In 2021, FvD MP Pepijn van Houwelingen threatened college Sjoerd Sjoerdsma on the floor the House of Representatives: "Your time will come, because there will be tribunals." Sjoerdsma received death threats as a result.
The social media-thinking that incites conspiracy theorists also incites politicians—who in turn incite conspiracy theorists. Freedom of expression is out of the question, now that everyone who has something terrible to say can say it on Twitter, no problem, no consequences.
No one who wants to spew inflammatory bullshit is having a hard time expressing themselves, especially politicians. Even on the floor of the House of Representatives.

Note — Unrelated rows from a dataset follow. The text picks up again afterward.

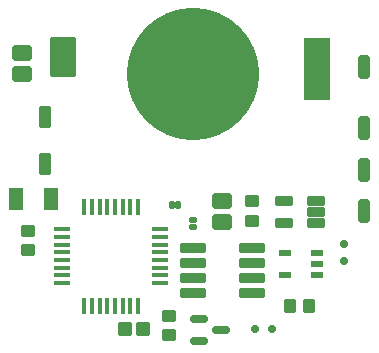
<source format=gbr>
%TF.GenerationSoftware,KiCad,Pcbnew,9.0.1*%
%TF.CreationDate,2025-06-29T22:28:52-07:00*%
%TF.ProjectId,Complete,436f6d70-6c65-4746-952e-6b696361645f,rev?*%
%TF.SameCoordinates,Original*%
%TF.FileFunction,Soldermask,Bot*%
%TF.FilePolarity,Negative*%
%FSLAX46Y46*%
G04 Gerber Fmt 4.6, Leading zero omitted, Abs format (unit mm)*
G04 Created by KiCad (PCBNEW 9.0.1) date 2025-06-29 22:28:52*
%MOMM*%
%LPD*%
G01*
G04 APERTURE LIST*
G04 Aperture macros list*
%AMRoundRect*
0 Rectangle with rounded corners*
0 $1 Rounding radius*
0 $2 $3 $4 $5 $6 $7 $8 $9 X,Y pos of 4 corners*
0 Add a 4 corners polygon primitive as box body*
4,1,4,$2,$3,$4,$5,$6,$7,$8,$9,$2,$3,0*
0 Add four circle primitives for the rounded corners*
1,1,$1+$1,$2,$3*
1,1,$1+$1,$4,$5*
1,1,$1+$1,$6,$7*
1,1,$1+$1,$8,$9*
0 Add four rect primitives between the rounded corners*
20,1,$1+$1,$2,$3,$4,$5,0*
20,1,$1+$1,$4,$5,$6,$7,0*
20,1,$1+$1,$6,$7,$8,$9,0*
20,1,$1+$1,$8,$9,$2,$3,0*%
G04 Aperture macros list end*
%ADD10RoundRect,0.150000X-0.350000X0.802500X-0.350000X-0.802500X0.350000X-0.802500X0.350000X0.802500X0*%
%ADD11RoundRect,0.150000X-0.587500X-0.150000X0.587500X-0.150000X0.587500X0.150000X-0.587500X0.150000X0*%
%ADD12R,1.346200X0.400000*%
%ADD13R,0.400000X1.346200*%
%ADD14RoundRect,0.150000X-0.150000X-0.200000X0.150000X-0.200000X0.150000X0.200000X-0.150000X0.200000X0*%
%ADD15RoundRect,0.102000X0.660400X0.279400X-0.660400X0.279400X-0.660400X-0.279400X0.660400X-0.279400X0*%
%ADD16RoundRect,0.150000X0.350000X0.850000X-0.350000X0.850000X-0.350000X-0.850000X0.350000X-0.850000X0*%
%ADD17RoundRect,0.144117X0.336272X0.855883X-0.336272X0.855883X-0.336272X-0.855883X0.336272X-0.855883X0*%
%ADD18RoundRect,0.102000X-0.445000X-0.465000X0.445000X-0.465000X0.445000X0.465000X-0.445000X0.465000X0*%
%ADD19C,11.204000*%
%ADD20RoundRect,0.102000X1.000000X2.550000X-1.000000X2.550000X-1.000000X-2.550000X1.000000X-2.550000X0*%
%ADD21RoundRect,0.102000X1.000000X1.550000X-1.000000X1.550000X-1.000000X-1.550000X1.000000X-1.550000X0*%
%ADD22RoundRect,0.102000X0.465000X-0.445000X0.465000X0.445000X-0.465000X0.445000X-0.465000X-0.445000X0*%
%ADD23RoundRect,0.102000X-0.465000X0.445000X-0.465000X-0.445000X0.465000X-0.445000X0.465000X0.445000X0*%
%ADD24RoundRect,0.102000X0.450000X0.485000X-0.450000X0.485000X-0.450000X-0.485000X0.450000X-0.485000X0*%
%ADD25RoundRect,0.102000X0.710000X-0.540000X0.710000X0.540000X-0.710000X0.540000X-0.710000X-0.540000X0*%
%ADD26RoundRect,0.102000X-0.710000X0.540000X-0.710000X-0.540000X0.710000X-0.540000X0.710000X0.540000X0*%
%ADD27RoundRect,0.133500X0.168500X-0.133500X0.168500X0.133500X-0.168500X0.133500X-0.168500X-0.133500X0*%
%ADD28RoundRect,0.146000X0.156000X-0.146000X0.156000X0.146000X-0.156000X0.146000X-0.156000X-0.146000X0*%
%ADD29RoundRect,0.102000X-0.485000X-0.865000X0.485000X-0.865000X0.485000X0.865000X-0.485000X0.865000X0*%
%ADD30RoundRect,0.099250X0.987750X0.297750X-0.987750X0.297750X-0.987750X-0.297750X0.987750X-0.297750X0*%
%ADD31RoundRect,0.150000X-0.200000X0.150000X-0.200000X-0.150000X0.200000X-0.150000X0.200000X0.150000X0*%
%ADD32R,0.977900X0.508000*%
%ADD33RoundRect,0.133500X-0.133500X-0.168500X0.133500X-0.168500X0.133500X0.168500X-0.133500X0.168500X0*%
%ADD34RoundRect,0.146000X-0.146000X-0.156000X0.146000X-0.156000X0.146000X0.156000X-0.146000X0.156000X0*%
G04 APERTURE END LIST*
D10*
%TO.C,BB_B1*%
X213500000Y-87500000D03*
X213500000Y-83500000D03*
%TD*%
D11*
%TO.C,Q1*%
X226500000Y-102500000D03*
X226500000Y-100600000D03*
X228375001Y-101550000D03*
%TD*%
D12*
%TO.C,U2*%
X223247500Y-93046201D03*
X223247500Y-93696199D03*
X223247500Y-94346201D03*
X223247500Y-94996199D03*
X223247500Y-95646201D03*
X223247500Y-96296199D03*
X223247500Y-96946201D03*
X223247500Y-97596199D03*
D13*
X221344199Y-99499500D03*
X220694201Y-99499500D03*
X220044199Y-99499500D03*
X219394201Y-99499500D03*
X218744199Y-99499500D03*
X218094201Y-99499500D03*
X217444199Y-99499500D03*
X216794201Y-99499500D03*
D12*
X214890900Y-97596199D03*
X214890900Y-96946201D03*
X214890900Y-96296199D03*
X214890900Y-95646201D03*
X214890900Y-94996199D03*
X214890900Y-94346201D03*
X214890900Y-93696199D03*
X214890900Y-93046201D03*
D13*
X216794201Y-91142900D03*
X217444199Y-91142900D03*
X218094201Y-91142900D03*
X218744199Y-91142900D03*
X219394201Y-91142900D03*
X220044199Y-91142900D03*
X220694201Y-91142900D03*
X221344199Y-91142900D03*
%TD*%
D14*
%TO.C,DB2*%
X232700000Y-101500000D03*
X231300000Y-101500000D03*
%TD*%
D15*
%TO.C,CHG1*%
X236440800Y-90620400D03*
X236440800Y-91560200D03*
X236440800Y-92500000D03*
X233697600Y-92500000D03*
X233697600Y-90620400D03*
%TD*%
D16*
%TO.C,POGO1*%
X240500000Y-84500000D03*
X240500000Y-88000000D03*
X240500000Y-91500000D03*
D17*
X240480389Y-79294519D03*
%TD*%
D18*
%TO.C,R4*%
X234186000Y-99500000D03*
X235814000Y-99500000D03*
%TD*%
D19*
%TO.C,BT1*%
X226000000Y-79900000D03*
D20*
X236500000Y-79450000D03*
D21*
X215000000Y-78450000D03*
%TD*%
D22*
%TO.C,R3*%
X224000000Y-102000000D03*
X224000000Y-100372000D03*
%TD*%
D23*
%TO.C,R2*%
X212000000Y-93186000D03*
X212000000Y-94814000D03*
%TD*%
D24*
%TO.C,R6*%
X221760000Y-101500000D03*
X220240000Y-101500000D03*
%TD*%
D25*
%TO.C,C1*%
X211500000Y-79895001D03*
X211500000Y-78104999D03*
%TD*%
D26*
%TO.C,C2*%
X228500000Y-90604999D03*
X228500000Y-92395001D03*
%TD*%
D27*
%TO.C,R8*%
X226000000Y-92805001D03*
D28*
X226000000Y-92220000D03*
%TD*%
D29*
%TO.C,R5*%
X211020000Y-90500000D03*
X213980000Y-90500000D03*
%TD*%
D30*
%TO.C,U3*%
X230975000Y-94595000D03*
X230975000Y-95865000D03*
X230975000Y-97135000D03*
X230975000Y-98405000D03*
X226025000Y-98405000D03*
X226025000Y-97135000D03*
X226025000Y-95865000D03*
X226025000Y-94595000D03*
%TD*%
D31*
%TO.C,DB1*%
X238756800Y-95700000D03*
X238756800Y-94300000D03*
%TD*%
D32*
%TO.C,U1*%
X236500050Y-95049999D03*
X236500050Y-96000000D03*
X236500050Y-96950001D03*
X233769550Y-96950001D03*
X233769550Y-95049999D03*
%TD*%
D33*
%TO.C,R7*%
X224194999Y-91000000D03*
D34*
X224780000Y-91000000D03*
%TD*%
D23*
%TO.C,R1*%
X231000000Y-90686000D03*
X231000000Y-92314000D03*
%TD*%
M02*

</source>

The restrictions on political freedom in the Netherlands aren’t playing out in terms of expression anymore. They happen in other direction, in terms of personal safety, the freedom to move about the world without a security detail. Now conspiracy theorists can threaten whoever they want whenever they want with zero fear, while boring, unprovocative politicians can’t walk their dogs without looking over their shoulders.
A useless appeal to Twitter
Last week, Vera Bergkamp, the speaker of the House of Representatives, sent a letter to Twitter demanding action against the increasing threats to Dutch politicians.
The NOS asked for a response to Bergkamp’s letter, and received Twitter’s standard auto reply: the shit emoji.
Consequences
After Kaag’s interview, there was a lot of discussion about the impact threats will have on people staying in and entering politics.
And indeed, a Nieuwsuur report from last week found that young people are “less and enthusiastic about entering politics because of threats and the hardened debate.” Some young people who aspire to leadership positions in youth parties are dropping out after online harassment.
The latest AVID report notes that actual violence (beyond torch-bearing and death threats) has been limited so far.
Although [anti-institutional extremists] do not explicitly incite violence, this narrative may in the short term lead to violence against the so-called representatives of the evil elite. Threats against politicians have increased significantly and other individuals such as scientists, journalists, judges and lawyers have also been threatened…
AIVD does not rule out the possibility that this may increase and is conducting research to monitor this threat.
In other words: this problem isn’t going away and could very well get a lot worse.
“Not to be rude,” Kaag’s twenty-seven year old daughter Janna said in the interview, “but actually want my mother to find another job.”
🥳 Leuke Dingetjes
I discovered the Instagram account letsdoubledutch this week and every single reel is so goddamn laugh out loud funny about Dutch and life in the Netherlands… just, well, watch them all. Beetje Engels! Multi-culti.
It’s giving early Interpol
I must have listened to this new track from Amsterdam-based post-punk band Marathon 100 times last week. Obsessed.